Ten-year-old Noreen and seven-year-old John III used to attend Grant Elementary School just across the street from Rockwell Gardens, the public-housing project where the family lives on the west side of Chicago.
"It's the Wild West," Mr. Jenkins says of the neighborhood. Drug dealing is rampant, and gunfire echoes through the streets. Grant Elementary isn't immune from crime either. "I saw open drug sales in the school," he says. Gang violence frequently spills over to the school grounds.
Students at the school consistently score below the state average on standardized tests. When Noreen was in second grade, she brought home the same worksheet in January that she received in September, recalls her mother.
"My kids went across the street hungry ... to learn," Mr. Jenkins says. Before long they both began to dread school.
The family couldn't afford to move, so they started looking into magnet schools or other special programs. "We tried to go the regular route the way we were supposed to," Mrs. Jenkins says. Nothing was available.
"You have to be on some kind of endangered species list or something to get your child in a better school," Mr. Jenkins says.
Noreen began making up excuses to stay home. "I kept questioning myself: `Why am I sending her over there every day when she learns more at home?' " says her mother.
The Jenkinses' apartment may well contain more educational material than the average inner-city classroom. Cardboard replicas of the solar system and a world globe hang from the living-room ceiling. Educational posters and maps line the walls.
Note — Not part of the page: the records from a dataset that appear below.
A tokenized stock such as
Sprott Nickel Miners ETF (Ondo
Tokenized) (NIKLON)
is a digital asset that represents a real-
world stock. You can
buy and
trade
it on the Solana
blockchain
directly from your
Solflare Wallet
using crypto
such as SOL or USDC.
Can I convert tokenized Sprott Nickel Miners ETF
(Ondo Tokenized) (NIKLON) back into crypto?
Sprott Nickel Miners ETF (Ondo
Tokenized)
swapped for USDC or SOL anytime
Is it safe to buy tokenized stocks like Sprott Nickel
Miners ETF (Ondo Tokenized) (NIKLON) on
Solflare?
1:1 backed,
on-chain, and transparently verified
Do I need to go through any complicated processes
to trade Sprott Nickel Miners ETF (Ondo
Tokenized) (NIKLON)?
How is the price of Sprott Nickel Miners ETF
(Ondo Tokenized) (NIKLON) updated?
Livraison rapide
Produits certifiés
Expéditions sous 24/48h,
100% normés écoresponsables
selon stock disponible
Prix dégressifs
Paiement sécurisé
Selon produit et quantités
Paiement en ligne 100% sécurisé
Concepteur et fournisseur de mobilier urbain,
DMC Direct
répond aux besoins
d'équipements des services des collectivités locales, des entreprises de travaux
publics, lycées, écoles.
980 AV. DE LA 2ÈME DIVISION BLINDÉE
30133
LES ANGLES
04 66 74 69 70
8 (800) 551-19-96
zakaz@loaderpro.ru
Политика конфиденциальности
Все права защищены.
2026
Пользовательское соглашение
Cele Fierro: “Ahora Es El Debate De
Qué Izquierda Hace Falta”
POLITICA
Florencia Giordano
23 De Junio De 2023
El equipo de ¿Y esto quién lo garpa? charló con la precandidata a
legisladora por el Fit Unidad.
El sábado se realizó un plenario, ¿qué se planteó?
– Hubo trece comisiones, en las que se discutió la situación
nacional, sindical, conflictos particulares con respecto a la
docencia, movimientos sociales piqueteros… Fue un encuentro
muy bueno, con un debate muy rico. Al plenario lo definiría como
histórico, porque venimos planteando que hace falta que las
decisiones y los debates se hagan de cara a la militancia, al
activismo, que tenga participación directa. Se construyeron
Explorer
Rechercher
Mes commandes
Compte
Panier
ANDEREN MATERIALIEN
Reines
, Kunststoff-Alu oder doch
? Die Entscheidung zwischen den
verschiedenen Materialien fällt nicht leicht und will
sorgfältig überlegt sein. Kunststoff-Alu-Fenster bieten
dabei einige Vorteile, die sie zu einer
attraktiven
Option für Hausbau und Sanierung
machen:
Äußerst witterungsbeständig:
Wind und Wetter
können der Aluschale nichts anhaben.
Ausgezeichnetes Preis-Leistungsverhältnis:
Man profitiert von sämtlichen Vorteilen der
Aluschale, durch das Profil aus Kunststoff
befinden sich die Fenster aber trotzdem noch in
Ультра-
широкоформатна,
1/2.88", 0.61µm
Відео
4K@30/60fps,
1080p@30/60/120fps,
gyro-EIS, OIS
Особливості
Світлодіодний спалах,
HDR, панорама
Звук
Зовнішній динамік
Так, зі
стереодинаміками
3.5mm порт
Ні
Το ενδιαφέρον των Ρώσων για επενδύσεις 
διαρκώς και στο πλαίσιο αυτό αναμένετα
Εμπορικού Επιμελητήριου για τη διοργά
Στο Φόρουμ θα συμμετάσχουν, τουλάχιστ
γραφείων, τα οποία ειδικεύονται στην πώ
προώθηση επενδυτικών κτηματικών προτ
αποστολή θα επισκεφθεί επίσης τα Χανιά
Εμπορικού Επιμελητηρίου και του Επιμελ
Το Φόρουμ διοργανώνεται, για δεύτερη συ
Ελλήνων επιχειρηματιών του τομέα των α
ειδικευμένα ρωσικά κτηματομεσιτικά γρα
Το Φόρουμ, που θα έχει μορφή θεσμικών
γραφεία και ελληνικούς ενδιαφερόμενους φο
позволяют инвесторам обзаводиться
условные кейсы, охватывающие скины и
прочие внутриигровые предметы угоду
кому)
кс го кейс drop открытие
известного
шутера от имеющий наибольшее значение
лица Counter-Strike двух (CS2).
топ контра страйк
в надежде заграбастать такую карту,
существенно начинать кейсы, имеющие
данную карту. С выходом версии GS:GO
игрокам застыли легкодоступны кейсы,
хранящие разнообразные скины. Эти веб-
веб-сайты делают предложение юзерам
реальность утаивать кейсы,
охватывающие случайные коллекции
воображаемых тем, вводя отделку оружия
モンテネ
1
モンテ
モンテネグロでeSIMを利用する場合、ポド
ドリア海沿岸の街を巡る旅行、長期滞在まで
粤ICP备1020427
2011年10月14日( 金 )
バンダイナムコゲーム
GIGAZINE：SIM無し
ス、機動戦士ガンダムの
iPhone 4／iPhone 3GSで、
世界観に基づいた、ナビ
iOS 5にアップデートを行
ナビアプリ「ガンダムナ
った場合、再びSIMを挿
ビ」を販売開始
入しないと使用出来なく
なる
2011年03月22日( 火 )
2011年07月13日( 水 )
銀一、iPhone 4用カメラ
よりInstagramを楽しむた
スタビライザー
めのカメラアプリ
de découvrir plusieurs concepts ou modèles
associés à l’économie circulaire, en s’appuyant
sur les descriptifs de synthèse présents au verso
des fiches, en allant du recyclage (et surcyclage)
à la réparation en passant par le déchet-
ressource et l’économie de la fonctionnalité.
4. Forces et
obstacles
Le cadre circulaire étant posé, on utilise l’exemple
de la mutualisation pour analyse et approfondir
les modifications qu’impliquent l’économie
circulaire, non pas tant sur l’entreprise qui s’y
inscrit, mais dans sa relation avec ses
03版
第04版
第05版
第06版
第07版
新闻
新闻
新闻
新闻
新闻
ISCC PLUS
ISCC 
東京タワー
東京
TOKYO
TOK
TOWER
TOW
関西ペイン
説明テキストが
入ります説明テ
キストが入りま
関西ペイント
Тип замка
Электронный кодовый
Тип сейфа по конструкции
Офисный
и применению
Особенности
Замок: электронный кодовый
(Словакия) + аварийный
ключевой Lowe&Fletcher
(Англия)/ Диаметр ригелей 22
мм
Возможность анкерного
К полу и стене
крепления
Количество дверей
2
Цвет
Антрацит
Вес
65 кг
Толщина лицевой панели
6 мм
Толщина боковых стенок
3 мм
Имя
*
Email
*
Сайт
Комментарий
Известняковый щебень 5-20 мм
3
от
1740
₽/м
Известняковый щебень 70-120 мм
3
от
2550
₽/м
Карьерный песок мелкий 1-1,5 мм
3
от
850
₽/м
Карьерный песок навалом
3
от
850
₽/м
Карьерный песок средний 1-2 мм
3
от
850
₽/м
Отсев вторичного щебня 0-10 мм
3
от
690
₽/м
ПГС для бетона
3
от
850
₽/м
"We are the primary educators of our children," points out Mr. Jenkins. "We want the best possible citizens, that's what we want," he says of his four children.
"And if we can't get help from the school across the street to do that, then we're going to go wherever we can to try and make sure it happens."
Out of desperation, the Jenkinses decided to use false documentation to enroll Noreen and John at Ogden Elementary School on the affluent north side. "I had no other choice," says Mr. Jenkins.
When asked what she'd like to be when she grows up, Noreen, a serious, thoughtful fifth-grader, doesn't hesitate. "There are about a million things," she says. "One is an astronaut, or a baby doctor, or a chemist."
"She has all these interests," says her mother. "And I think that if she expresses this to me and I do absolutely nothing about it, then you can call me a negligent parent."